Talk:Extract, transform, load
|This is the talk page for discussing improvements to the Extract, transform, load article.
This is not a forum for general discussion of the article's subject.
|WikiProject Databases / Computer science||(Rated C-class, High-importance)|
I'm not an expert on this subject. But you guys who are experts should update this to include at least a reference to ELT (Extract, Load, Transform). You can find many articles about this and many huge companies using this approach for many-hundreds-terabytes datawarehouses. —Preceding unsigned comment added by 18.104.22.168 (talk) 20:00, 28 December 2009 (UTC)
The original term "ETL" was popularized in the early 1990's by W.H. Inmon in "Building the Data Warehouse." Many advocate using the term "ELT" because because the term "load" is typically used to describe the step of loading the data into the RDBMS. For example, in Oracle, the "SQL Loader" tool is used to load external data into the database. After loading comes the transformation processing--hence ELT. — Preceding unsigned comment added by Randygrenier (talk • contribs) 15:34, 10 May 2015 (UTC)
Specifically referring to the statement, "Increasingly, companies are buying ETL tools to help in the creation of ETL processes.,"... Really? I'm not sure we need citations when statements are common sense. Companies are always looking for ways to increase the bottom line and IT departments to increase the "plug-and-play" supportability of components. Certainly this is not accomplished through creating (or allowing to be created) tons of proprietary, in-house scripts. So, obviously, companies that discover ETL tools will buy ETL tools to create ETL processes. I wouldn't expect to see "Wind is the movement of air " That's just silly. 22.214.171.124 (talk) 01:42, 24 October 2009 (UTC)
- I do think that the citation is needed to validate the term "Increasingly" used in the paragraph. I believe there is still massive amount of manual creation of ETL without the use of ETL tools so some proof that this is diminishing and the use of COTS products are filling in that part of the marketshare would be useful. 126.96.36.199 (talk) 14:35, 11 March 2010 (UTC)

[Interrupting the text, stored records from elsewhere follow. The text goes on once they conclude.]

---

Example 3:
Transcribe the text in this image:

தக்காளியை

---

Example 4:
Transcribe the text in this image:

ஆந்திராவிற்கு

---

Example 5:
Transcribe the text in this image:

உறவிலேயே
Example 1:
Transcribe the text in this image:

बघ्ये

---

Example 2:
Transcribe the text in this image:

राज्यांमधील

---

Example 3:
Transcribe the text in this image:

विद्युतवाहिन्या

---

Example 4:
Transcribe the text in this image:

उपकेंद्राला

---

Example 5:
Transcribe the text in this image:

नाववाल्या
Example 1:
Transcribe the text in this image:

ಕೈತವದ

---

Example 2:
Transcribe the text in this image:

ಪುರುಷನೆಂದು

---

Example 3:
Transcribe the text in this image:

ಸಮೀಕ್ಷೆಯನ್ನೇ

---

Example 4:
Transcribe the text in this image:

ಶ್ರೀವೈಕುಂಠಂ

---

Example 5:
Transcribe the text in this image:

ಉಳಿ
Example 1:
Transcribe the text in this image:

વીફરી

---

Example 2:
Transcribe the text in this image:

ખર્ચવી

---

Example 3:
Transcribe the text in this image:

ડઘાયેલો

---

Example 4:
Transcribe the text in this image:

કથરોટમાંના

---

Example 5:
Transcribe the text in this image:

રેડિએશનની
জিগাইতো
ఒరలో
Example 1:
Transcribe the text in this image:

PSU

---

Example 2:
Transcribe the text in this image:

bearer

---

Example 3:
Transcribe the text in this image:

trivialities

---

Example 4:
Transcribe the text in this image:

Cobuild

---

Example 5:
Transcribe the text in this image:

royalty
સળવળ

- I'm with the guy above. As someone who has worked in the industry for 20+ years, there's an awful lot of "ETL Tool evaluation" goes on, but companies (IMO) still shy away from the up-front cost, and err towards sticking with their in-house scripted solutions. This might be changing, but we do need a citation. If it were my $2 I'd say it's not on the increase. Michaelfromtheuk (talk) 09:18, 17 July 2012 (UTC)
Totally agree. In fact, there are organizations that have aborted the use of ETL tools (after much expense) because of their lack of flexibility compared to programming in the RDBMS language (e.g. PL/SQL, Transact SQL, etc.) — Preceding unsigned comment added by Randygrenier (talk • contribs) 15:36, 10 May 2015 (UTC)

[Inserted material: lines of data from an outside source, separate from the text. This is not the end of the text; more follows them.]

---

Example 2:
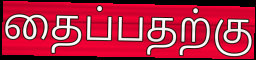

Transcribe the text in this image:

தைப்பதற்கு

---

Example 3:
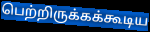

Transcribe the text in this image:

பெற்றிருக்கக்கூடிய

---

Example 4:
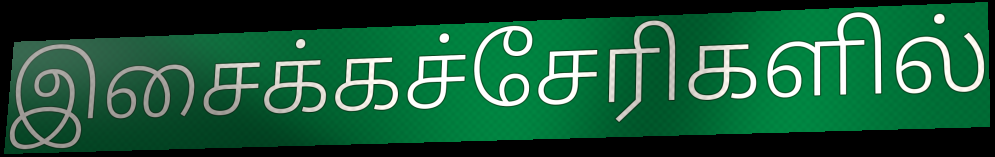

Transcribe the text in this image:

இசைக்கச்சேரிகளில்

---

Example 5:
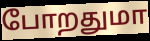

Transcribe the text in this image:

போறதுமா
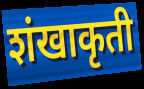
शंखाकृती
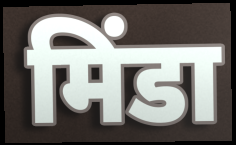
मिंडा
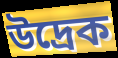
উদ্রেক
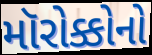
મૉરોક્કોનો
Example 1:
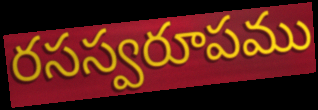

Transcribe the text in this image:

రసస్వరూపము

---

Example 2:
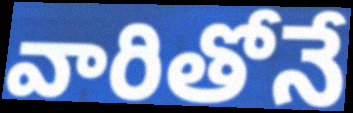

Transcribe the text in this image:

వారితోనే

I suggest that deleting the "External links to other tools" section is long overdue. It has become a spam magnet and a link repository, and Wikipedia is not a link repository. —Veyklevar 05:24, 12 May 2006 (UTC)
Very much agreed. I'd do it myself, but I'm biased.

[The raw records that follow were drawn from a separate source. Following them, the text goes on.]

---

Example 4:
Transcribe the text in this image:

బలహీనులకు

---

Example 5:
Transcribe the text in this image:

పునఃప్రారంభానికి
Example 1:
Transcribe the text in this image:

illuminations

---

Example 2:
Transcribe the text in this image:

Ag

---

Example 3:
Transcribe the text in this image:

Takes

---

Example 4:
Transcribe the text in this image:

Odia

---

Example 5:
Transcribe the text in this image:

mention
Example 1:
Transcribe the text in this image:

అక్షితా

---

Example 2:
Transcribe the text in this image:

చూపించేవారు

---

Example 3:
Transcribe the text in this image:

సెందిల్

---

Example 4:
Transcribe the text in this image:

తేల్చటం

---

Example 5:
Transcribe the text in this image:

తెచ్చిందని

I'd suggest that rather than a list of links, what would make more sense is a list of "major products" by market share - with citation, although this might be hard to come by. From my own experience (which is over 20 years) I'd say the top 3 are Oracle, IBM, and Ab Initio (which isn't even mentioned). Michaelfromtheuk (talk) 09:51, 5 March 2012 (UTC)
The Image on this page looks like it has been copied from some book. Is that a copyright violation? I don't know how to sign this comment, sorry. — Preceding unsigned comment added by 188.8.131.52 (talk) 18:25, 1 May 2013 (UTC)
Some ETL Tools
This list of ETL tools is a little selection of the usable products. A recent software is'nt present in this list : Talend Open Studio. I have find severals english source of information of this product and its show the relevance of this software:
The Official website is http://www.talend.com/default.html
I'm actually working to this company, it would be thus preferable that I'm not the author of this addition!
Can somebody it help me to complete article ETL by adding this reference?
Ocarbone 13:36, 17 October 2006 (UTC)
Some more ETL Tools offering companies are: http://www.oracle.com/technetwork/middleware/data-integrator/overview/index.html https://www.informatica.com/ http://www.cloveretl.com/ https://adeptia.com http://support.sas.com/software/products/etls/ https://www.mulesoft.com/
Hadoop based tools
Under the section that lists open source tools, shouldn't we mention tools like Cloudbase, Hive, and Pig (all based off Hadoop) as well? —Preceding unsigned comment added by Saurabhnanda (talk • contribs) 04:51, 2 June 2009 (UTC)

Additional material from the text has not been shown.